An expression like .* is always problematic as it means any character 0 or more times greedy, especially in combination with (?s). Nothing matched after <nav sometext is valid on reaching end of currently processed character stream with </nav> not found at all resulting in a negative match. This expression is greedy which means it does not stop matching of any character including newline characters on reaching next occurrence of </nav>, but on last occurrence of </nav> in file. So there is only no positive match if the starting tag cannot be found at beginning of a line or there is no </nav> anywhere in file after an already matched starting tag and the fixed text defined in search string. So in real the Perl regular expression searches first for <nav sometext at beginning of a line, then it matches everything up to end of character stream which is (should be) end of file (any character 0 or more times greedy) and then scans back from end in reverse direction to find </nav> before reaching initial position of matched <nav sometext at beginning of a line.
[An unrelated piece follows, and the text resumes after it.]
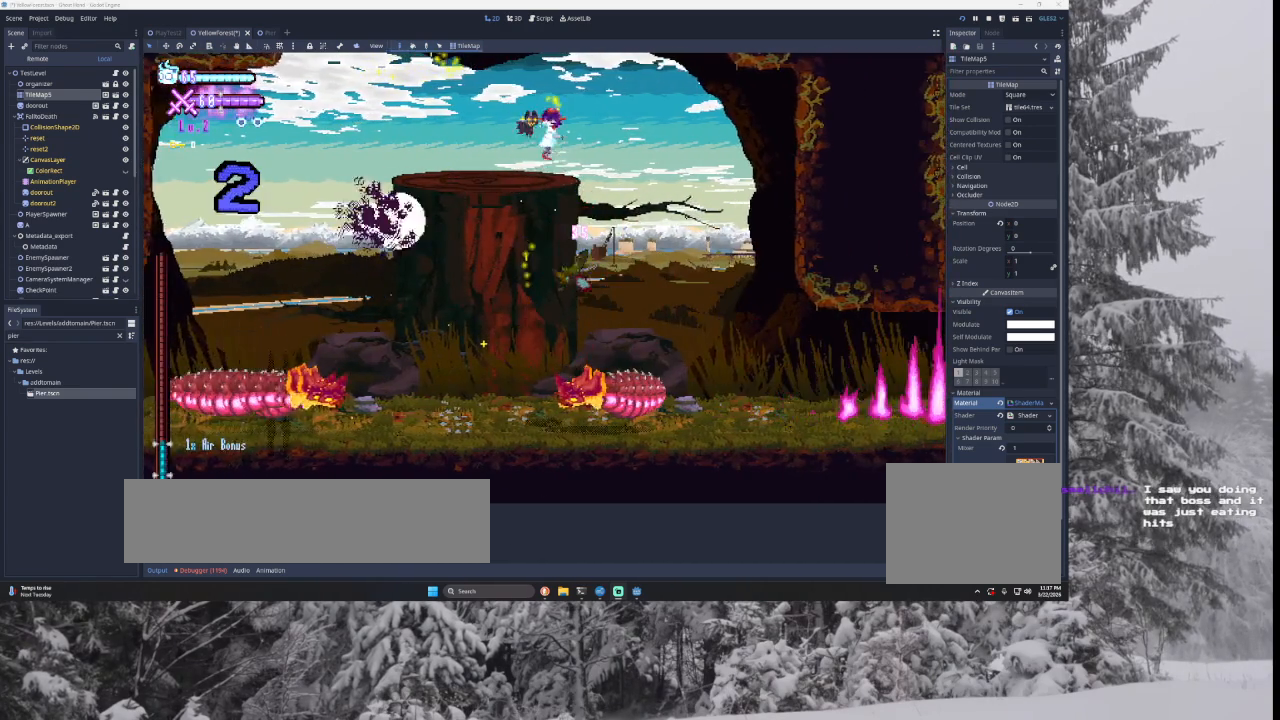
{"buttons": [], "left_stick": "center", "right_stick": "center", "events": [[67, "left_stick", "center"], [100, "right_stick", "down"], [200, "right_stick", "center"]]}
I know it is hard to understand for a user of Perl regular expressions to understand how it is working in the background and why a not good expression applied on specific data results in not expected find behavior although it is very clear for a Perl regular expression expert knowing how the engine (function) works.

PS: Whenever somebody on Stack Overflow asks for help on a regular expression search string used to match a block in an HTML, XHTML or XML file, the regular expression experts reply first with a comment not doing that with a Perl regular expression search as it is hard to do that on data which are structured nested very often by design.